Cristina Marconi writes:'Social media are complementary to traditional news providers, and not in competition with them' – that was one of the key points stressed by Nic Newman in his presentation.
He argued that the increasing importance of Twitter and Facebook in generating news and information represented not only a threat for mainstream media, but also an opportunity. These social networking sites allow traditional media to reach a wider public who often read a short version of a breaking news story on Twitter for instance, and then go and find the full story in more depth on TV, in a newspaper or on the radio.
From the London riots to the Arab spring, Facebook and Twitter have inaugurated a new way of navigating and distributing stories, one in which citizens are empowered and asked to participate in the news-making process.
'Combining the social and the personal' has also led to a change in the way news is provided and has paved the way for a new kind of transparency, where information providers are less deferential to traditional media sources and more active in making and distributing news themselves.
To cope with this change, Newman argues that mainstream media should be, and in many cases already are, focussing on three key areas: telling better stories, increasing readers' engagement, and distributing interesting content.

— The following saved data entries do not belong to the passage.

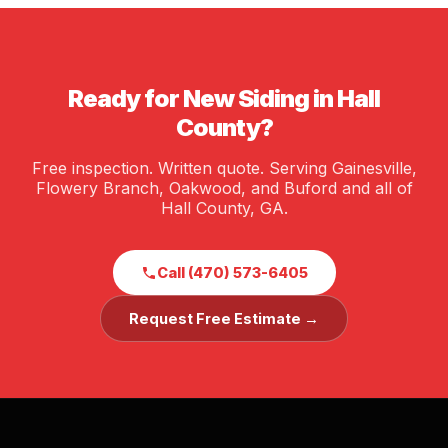
meantime. James Hardie siding in particular is a
Alabama (#252028), and carries full liability and
known value-add in the Georgia market.
workers' compensation insurance. We are happy to
provide proof of insurance before any job starts.
Ready for New Siding in Hall
County?
Free inspection. Written quote. Serving Gainesville,
Flowery Branch, Oakwood, and Buford and all of
Hall County, GA.
Call (470) 573-6405
Request Free Estimate →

Some media organizations, such as The Guardian and the BBC, have clearly demonstrated that this new approach is possible and that its rewards can be considerable.
According to Nic Newman's new RISJ Report, Mainstream Media and the distribution of news, engaging with the likes of Facebook and Twitter is vital to reaching a wider audience, and if some newspapers have  managed to survive, it is thanks in part to the 'brand loyalty' they are able to gain through social media.
What has yet to be developed is a new business model, one that can take advantage of all these new possibilities while at the same time allowing mainstream media to maintain their current workforce and their investment in quality news.
Given the admittedly difficult challenge represented by the Internet, Newman is hopeful that social media may yet provide the necessary tool to open up a new and more positive era in the media sector.